PhD Student Projects within ChEMBL

Here are details of some of the PhD studentship project ideas for the ChEMBL group. If you are interested in studying in any of these areas at the EMBL-EBI outstation in Hinxton, please contact us. The underlying theme of the projects is to provide infrastructure components built upon the ChEMBL databases for applied and translational drug discovery. They all offer the opportunity to study and develop cutting-edge Open Source drug discovery technologies in a highly collaborative, diverse and international setting.

1. Non-human Secreted Proteins as New Therapies.

Surprisingly, several classes of very important human biological therapeutics are derived from non-human sources; for example, hirudin from medicinal leaches. This project will apply data-mining approaches to characterise the features for immunotolerance on non-host proteins, and then develop a series of approaches to identify potential candidate therapeutic proteins from a wide variety of organisms (e.g. Mammals, Ticks, Flukes, Nematodes, etc.). The project will integrate sequence and structure-based data mining methods along with KDD/data-mining methods to predict function, pharmacokinetic and affinity properties.

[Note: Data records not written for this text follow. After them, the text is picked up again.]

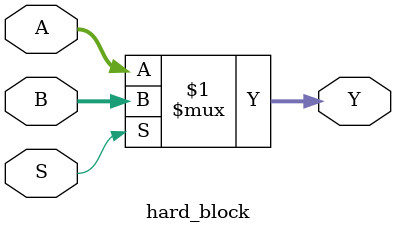
<source format=v>
module hard_block(A, B, S, Y);

  parameter WIDTH = 4;

  input [WIDTH-1:0] A, B;
  input S;
  output [WIDTH-1:0] Y;

  assign Y = S ? B : A;

endmodule

</source>
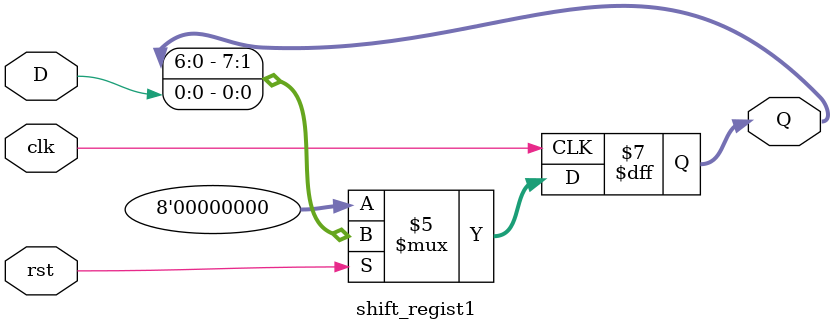
<source format=v>
module shift_regist2(Q,D,rst,clk);
    output reg [7:0]    Q;
    input  wire         D, rst, clk;
    integer i;
    always@(posedge clk)
        begin
            for(i=7; i>0; i=i-1)
                Q[i] <= Q[i-1];
            Q[0] <= D;
        end      
    initial begin
        Q[7:0] <= 8'b01010101;
        #10 $finish;
    end
endmodule

module shift_regist1(Q,D,rst,clk);
    output reg [7:0]    Q;
    input  wire         D, rst, clk;
    always@(posedge clk)
        if(!rst)    Q <= 8'b00000000;
        else        Q <= {Q[6:0],D};
endmodule
</source>
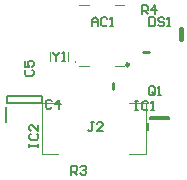
<source format=gto>
G04*
G04 #@! TF.GenerationSoftware,Altium Limited,Altium Designer,20.0.13 (296)*
G04*
G04 Layer_Color=65535*
%FSLAX25Y25*%
%MOIN*%
G70*
G01*
G75*
%ADD10C,0.00984*%
%ADD11C,0.00394*%
%ADD12C,0.01575*%
%ADD13C,0.00787*%
%ADD14C,0.01000*%
%ADD15C,0.00600*%
D10*
X42819Y37716D02*
G03*
X42819Y37716I-492J0D01*
G01*
D11*
X25028Y38839D02*
G03*
X25028Y38445I0J-197D01*
G01*
D02*
G03*
X25028Y38839I0J197D01*
G01*
X42811Y24965D02*
X48323D01*
Y8035D02*
Y24965D01*
X42811Y8035D02*
X48323D01*
X13677Y24965D02*
X19189D01*
X13677Y8035D02*
Y24965D01*
Y8035D02*
X19189D01*
X38020Y37264D02*
X41169D01*
X38020Y57736D02*
X41169D01*
X26209D02*
X29358D01*
X26209Y37264D02*
X29358D01*
X22453Y38925D02*
Y42075D01*
X16547Y38925D02*
Y42075D01*
D12*
X59996Y46425D02*
Y49575D01*
D13*
X1701Y18717D02*
Y23441D01*
X2244Y24819D02*
X13756D01*
Y27181D01*
X2244D02*
X13756D01*
X2244Y24819D02*
Y27181D01*
X49850Y19685D02*
Y20315D01*
X56150D01*
Y19685D02*
Y20315D01*
X49850Y19685D02*
X56150D01*
X49102Y15768D02*
Y18307D01*
D14*
X37501Y29500D02*
Y31500D01*
X47500Y41999D02*
X49500D01*
D15*
X23501Y1001D02*
Y3999D01*
X25000D01*
X25500Y3500D01*
Y2500D01*
X25000Y2000D01*
X23501D01*
X24500D02*
X25500Y1001D01*
X26500Y3500D02*
X27000Y3999D01*
X27999D01*
X28499Y3500D01*
Y3000D01*
X27999Y2500D01*
X27499D01*
X27999D01*
X28499Y2000D01*
Y1500D01*
X27999Y1001D01*
X27000D01*
X26500Y1500D01*
X31000Y18499D02*
X30000D01*
X30500D01*
Y16000D01*
X30000Y15500D01*
X29501D01*
X29001Y16000D01*
X33999Y15500D02*
X32000D01*
X33999Y17500D01*
Y18000D01*
X33499Y18499D01*
X32500D01*
X32000Y18000D01*
X17000Y25500D02*
X16500Y26000D01*
X15501D01*
X15001Y25500D01*
Y23500D01*
X15501Y23000D01*
X16500D01*
X17000Y23500D01*
X19499Y23000D02*
Y26000D01*
X18000Y24500D01*
X19999D01*
X44751Y25499D02*
X45751D01*
X45251D01*
Y22501D01*
X44751D01*
X45751D01*
X49250Y25000D02*
X48750Y25499D01*
X47750D01*
X47250Y25000D01*
Y23000D01*
X47750Y22501D01*
X48750D01*
X49250Y23000D01*
X50249Y22501D02*
X51249D01*
X50749D01*
Y25499D01*
X50249Y25000D01*
X49501Y53500D02*
Y50501D01*
X51001D01*
X51500Y51000D01*
Y53000D01*
X51001Y53500D01*
X49501D01*
X54500Y53000D02*
X54000Y53500D01*
X53000D01*
X52500Y53000D01*
Y52500D01*
X53000Y52000D01*
X54000D01*
X54500Y51500D01*
Y51000D01*
X54000Y50501D01*
X53000D01*
X52500Y51000D01*
X55499Y50501D02*
X56499D01*
X55999D01*
Y53500D01*
X55499Y53000D01*
X47001Y54501D02*
Y57499D01*
X48500D01*
X49000Y57000D01*
Y56000D01*
X48500Y55500D01*
X47001D01*
X48000D02*
X49000Y54501D01*
X51499D02*
Y57499D01*
X50000Y56000D01*
X51999D01*
X30501Y50501D02*
Y52500D01*
X31501Y53500D01*
X32500Y52500D01*
Y50501D01*
Y52000D01*
X30501D01*
X35500Y53000D02*
X35000Y53500D01*
X34000D01*
X33500Y53000D01*
Y51000D01*
X34000Y50501D01*
X35000D01*
X35500Y51000D01*
X36499Y50501D02*
X37499D01*
X36999D01*
Y53500D01*
X36499Y53000D01*
X17501Y42000D02*
Y41500D01*
X18500Y40500D01*
X19500Y41500D01*
Y42000D01*
X18500Y40500D02*
Y39000D01*
X20500D02*
X21499D01*
X21000D01*
Y42000D01*
X20500Y41500D01*
X9500Y10251D02*
Y11251D01*
Y10751D01*
X12500D01*
Y10251D01*
Y11251D01*
X10000Y14750D02*
X9500Y14250D01*
Y13250D01*
X10000Y12750D01*
X12000D01*
X12500Y13250D01*
Y14250D01*
X12000Y14750D01*
X12500Y17749D02*
Y15749D01*
X10500Y17749D01*
X10000D01*
X9500Y17249D01*
Y16249D01*
X10000Y15749D01*
X8500Y36000D02*
X8000Y35500D01*
Y34501D01*
X8500Y34001D01*
X10500D01*
X11000Y34501D01*
Y35500D01*
X10500Y36000D01*
X8000Y38999D02*
Y37000D01*
X9500D01*
X9000Y37999D01*
Y38499D01*
X9500Y38999D01*
X10500D01*
X11000Y38499D01*
Y37500D01*
X10500Y37000D01*
X51343Y28000D02*
Y29999D01*
X50844Y30499D01*
X49844D01*
X49344Y29999D01*
Y28000D01*
X49844Y27500D01*
X50844D01*
X50344Y28500D02*
X51343Y27500D01*
X50844D02*
X51343Y28000D01*
X52343Y27500D02*
X53343D01*
X52843D01*
Y30499D01*
X52343Y29999D01*
M02*

</source>
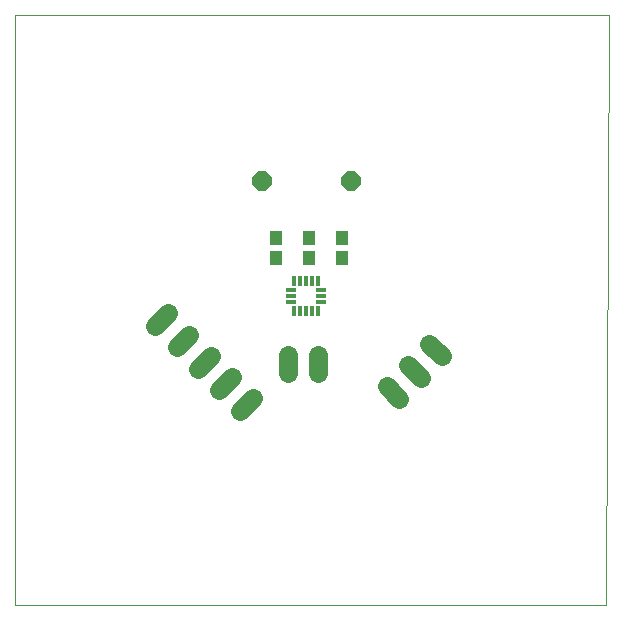
<source format=gts>
G75*
%MOIN*%
%OFA0B0*%
%FSLAX24Y24*%
%IPPOS*%
%LPD*%
%AMOC8*
5,1,8,0,0,1.08239X$1,22.5*
%
%ADD10C,0.0000*%
%ADD11R,0.0355X0.0158*%
%ADD12R,0.0158X0.0355*%
%ADD13R,0.0434X0.0473*%
%ADD14C,0.0640*%
%ADD15OC8,0.0640*%
D10*
X000112Y000100D02*
X000100Y019777D01*
X019899Y019789D01*
X019797Y000100D01*
X000112Y000100D01*
D11*
X009310Y010203D03*
X009310Y010400D03*
X009310Y010597D03*
X010314Y010597D03*
X010314Y010400D03*
X010314Y010203D03*
D12*
X010206Y009898D03*
X010009Y009898D03*
X009812Y009898D03*
X009615Y009898D03*
X009418Y009898D03*
X009418Y010902D03*
X009615Y010902D03*
X009812Y010902D03*
X010009Y010902D03*
X010206Y010902D03*
D13*
X009912Y011665D03*
X009912Y012335D03*
X008812Y012335D03*
X008812Y011665D03*
X011012Y011665D03*
X011012Y012335D03*
D14*
X013907Y008819D02*
X014331Y008395D01*
X013624Y007688D02*
X013200Y008112D01*
X012493Y007405D02*
X012917Y006981D01*
X010212Y007850D02*
X010212Y008450D01*
X009212Y008450D02*
X009212Y007850D01*
X008038Y006998D02*
X007614Y006574D01*
X006907Y007281D02*
X007331Y007705D01*
X006624Y008412D02*
X006200Y007988D01*
X005493Y008695D02*
X005917Y009119D01*
X005210Y009826D02*
X004785Y009402D01*
D15*
X008322Y014230D03*
X011312Y014240D03*
M02*

</source>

2. Monoclonal Antibody Drug ‘Rescue’

Monoclonal antibody drugs (mAbs) are viewed as highly specific therapies, with low clinical failure rates. However, attrition for mAb therapies is often expensive and occurs at a late and expensive stage in their clinical progression, with success often crucially dependent on choice of disease model and trial design. As part of our CandiStore project, we have accumulated a unique set of clinical stage mAbs, and their targets ligands. This project will apply modelling, docking, text-mining and KDD approaches to understand and predict new clinical applications of previously failed mAbs. The project will also attempt to discover general features for success/failure of this important class of therapy.

3. Automated Drug Design (‘Robot-Chemist’)

The discovery and optimisation of novel, well tolerated drugs is becoming an increasingly important commercial challenge. We have assembled a large training set of SAR data in our StARlite database, and have produced proof-of-principle applications in areas such as bioisostere discovery, affinity optimisation, etc. This project will build a catalog of empirically observed and synthetically tractable transformations from a given chemical starting point, and attempt to objectively score their likely effect on bioactivity, in particular drug like properties such as metabolism, frank toxicity, absorption, etc. This project will provide an excellent introduction to the principles of medicinal chemistry from a compound design perspective, and also a firm grounding in a broad variety of KDD approaches.

4. Drug Design Strategies for Robustness to Acquired Resistance.

Acquired resistance, the selection of mutant forms of a target under the selective pressure of a cidal drug, is of increasing importance in both anti-microbial and anti-cancer targeted therapies. In the vast majority of cases, this resistance can be understood at a structural level, once the 3-D structure of the drug-target complex is established. This project will provide an integrative approach for the prediction of alternate functional forms of a target, under simulated evolutionary pressure of drug binding. Techniques such as comparative modelling, sequence analysis, Monte-Carlo simulation and QSAR approaches will be applied, and the methods then used at genome scale to identify targets and compound design strategies likely to be robust to acquired resistance. Depending on progress made during the major part of the project, the methods could be applied to understand differential drug response caused by genetic diversity/cSNPs in the human genome for currently approved therapies.